Data extracts:
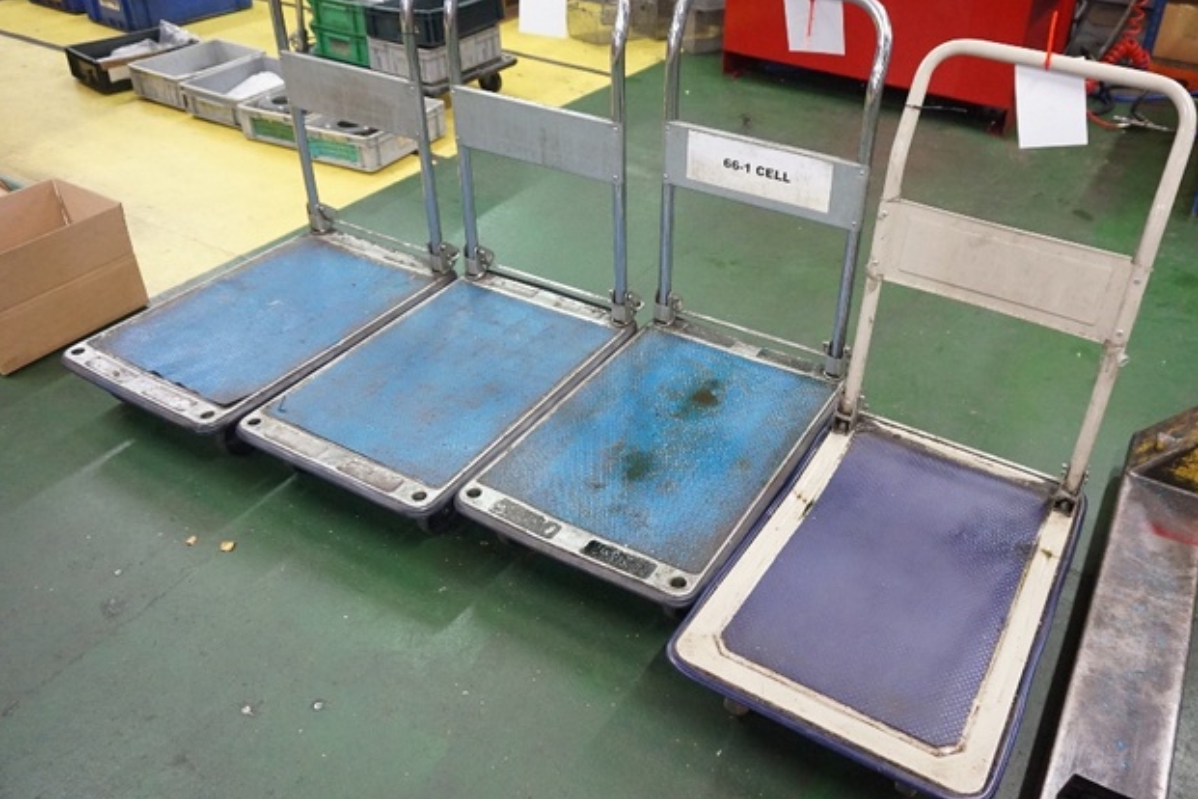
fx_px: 984
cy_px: 342
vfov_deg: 44.0
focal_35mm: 30
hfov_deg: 62.4
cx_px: 675
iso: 3200
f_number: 3.5
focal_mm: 17
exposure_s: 1/100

Requirement: What's needed is every line above, retyped exactly and free of pictures.

Solution for this task:
fx_px: 984
cy_px: 342
vfov_deg: 44.0
focal_35mm: 30
hfov_deg: 62.4
cx_px: 675
iso: 3200
f_number: 3.5
focal_mm: 17
exposure_s: 1/100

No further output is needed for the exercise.